How Adding Melatonin to Your Routine Can Promote Better Sleep

Posted by Nicolle Mackinnon on

Since we're now savvy enough to know that quality over quantity is key when it comes to sleep (thanks, Dr. Tiffany Lester!), we should also know how to enhance that sleep. Yes, creating a pre-bed ritual is important, but what if you need a little nudge in the sweet-dreams direction?

The natural hormone melatonin can be a helpful tool for getting your best sleep. In today's world, everyone from the corporate girlboss to the stay-at-home mom encounters stressors that can contribute to bad sleep. Staring at the light of a computer screen all day, or having to get kids up and out the door for school can impact what happens when you lay your pretty head down on that pillow at night.

Even though our bodies produce melatonin on their own, occasionally we need a little extra to coax us into a healthy sleep cycle. That's partially because of how our modern rhythms impact how our melatonin is produced. We're wired to get a boost of melatonin when the sun sets and the evening gets darker. That used to mean we were headed to bed (you know, pre-electricity and stuff). And the first light of the morning is a trigger for our bodies to quit spitting out melatonin, and get our butts out of bed (you know, to do early-morning chores and stuff).

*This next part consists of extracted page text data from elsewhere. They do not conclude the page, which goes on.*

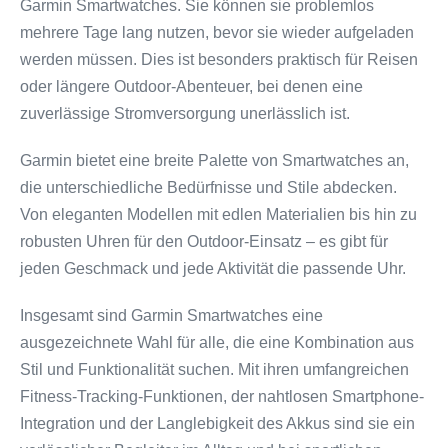
Garmin Smartwatches. Sie können sie problemlos
mehrere Tage lang nutzen, bevor sie wieder aufgeladen
werden müssen. Dies ist besonders praktisch für Reisen
oder längere Outdoor-Abenteuer, bei denen eine
zuverlässige Stromversorgung unerlässlich ist.
Garmin bietet eine breite Palette von Smartwatches an,
die unterschiedliche Bedürfnisse und Stile abdecken.
Von eleganten Modellen mit edlen Materialien bis hin zu
robusten Uhren für den Outdoor-Einsatz – es gibt für
jeden Geschmack und jede Aktivität die passende Uhr.
Insgesamt sind Garmin Smartwatches eine
ausgezeichnete Wahl für alle, die eine Kombination aus
Stil und Funktionalität suchen. Mit ihren umfangreichen
Fitness-Tracking-Funktionen, der nahtlosen Smartphone-
Integration und der Langlebigkeit des Akkus sind sie ein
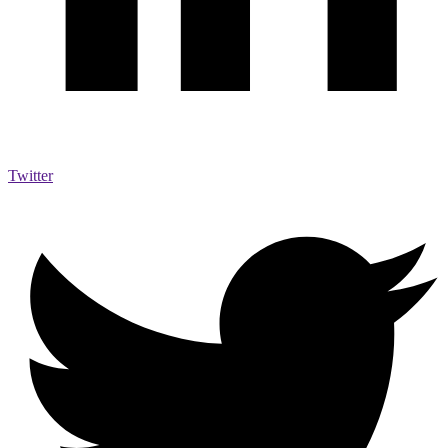
Twitter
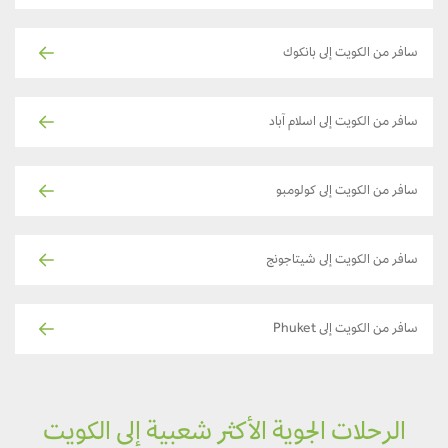
سافر من الكويت إلى بانكوك
سافر من الكويت إلى اسلام آباد
سافر من الكويت إلى كولومبو
سافر من الكويت إلى شيتاجونج
سافر من الكويت إلى Phuket
الرحلات الجوية الأكثر شعبية إلى الكويت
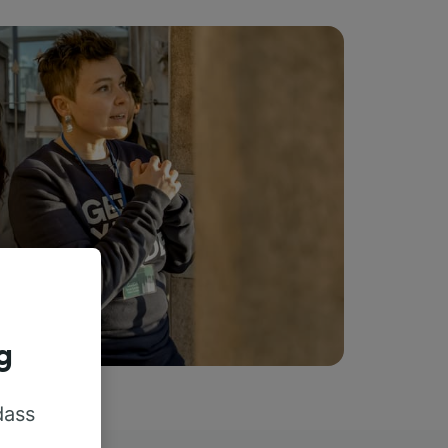
g
dass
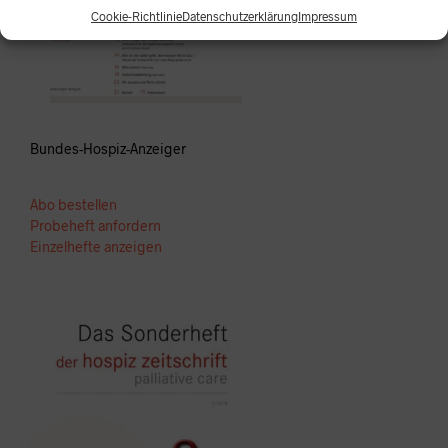
Cookie-Richtlinie
Datenschutzerklärung
Impressum
Bundes-Hospiz-Anzeiger
Abo bestellen
Probeheft anfordern
Einzelhefte anzeigen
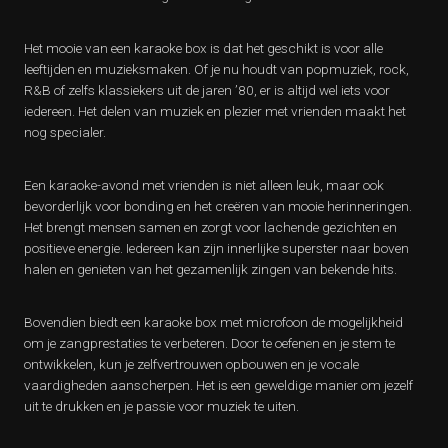
Het mooie van een karaoke box is dat het geschikt is voor alle
leeftijden en muzieksmaken. Of je nu houdt van popmuziek, rock,
R&B of zelfs klassiekers uit de jaren ’80, er is altijd wel iets voor
iedereen. Het delen van muziek en plezier met vrienden maakt het
nog specialer.
Een karaoke-avond met vrienden is niet alleen leuk, maar ook
bevorderlijk voor bonding en het creëren van mooie herinneringen.
Het brengt mensen samen en zorgt voor lachende gezichten en
positieve energie. Iedereen kan zijn innerlijke superster naar boven
halen en genieten van het gezamenlijk zingen van bekende hits.
Bovendien biedt een karaoke box met microfoon de mogelijkheid
om je zangprestaties te verbeteren. Door te oefenen en je stem te
ontwikkelen, kun je zelfvertrouwen opbouwen en je vocale
vaardigheden aanscherpen. Het is een geweldige manier om jezelf
uit te drukken en je passie voor muziek te uiten.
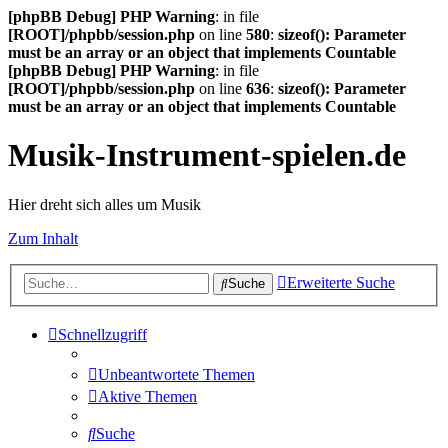
[phpBB Debug] PHP Warning
: in file
[ROOT]/phpbb/session.php
on line
580
:
sizeof(): Parameter
must be an array or an object that implements Countable
[phpBB Debug] PHP Warning
: in file
[ROOT]/phpbb/session.php
on line
636
:
sizeof(): Parameter
must be an array or an object that implements Countable
Musik-Instrument-spielen.de
Hier dreht sich alles um Musik
Zum Inhalt
Erweiterte Suche
Suche
Schnellzugriff
Unbeantwortete Themen
Aktive Themen
Suche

Instead, we're keeping our eyes locked on bright screens well into the evening, and we're rising before the sun even hits the sky—especially as the days get shorter and we enter into fall and winter. 

That equation doesn't support the best melatonin production. So, adding in a little before bed can be part of a good nighttime routine for better sleep. It's definitely not a substitute for shutting off those devices or slowing your mind down pre-bed, but it can be a natural aid to promoting those zzzzzzzs—and preventing the repeated counting of sheep.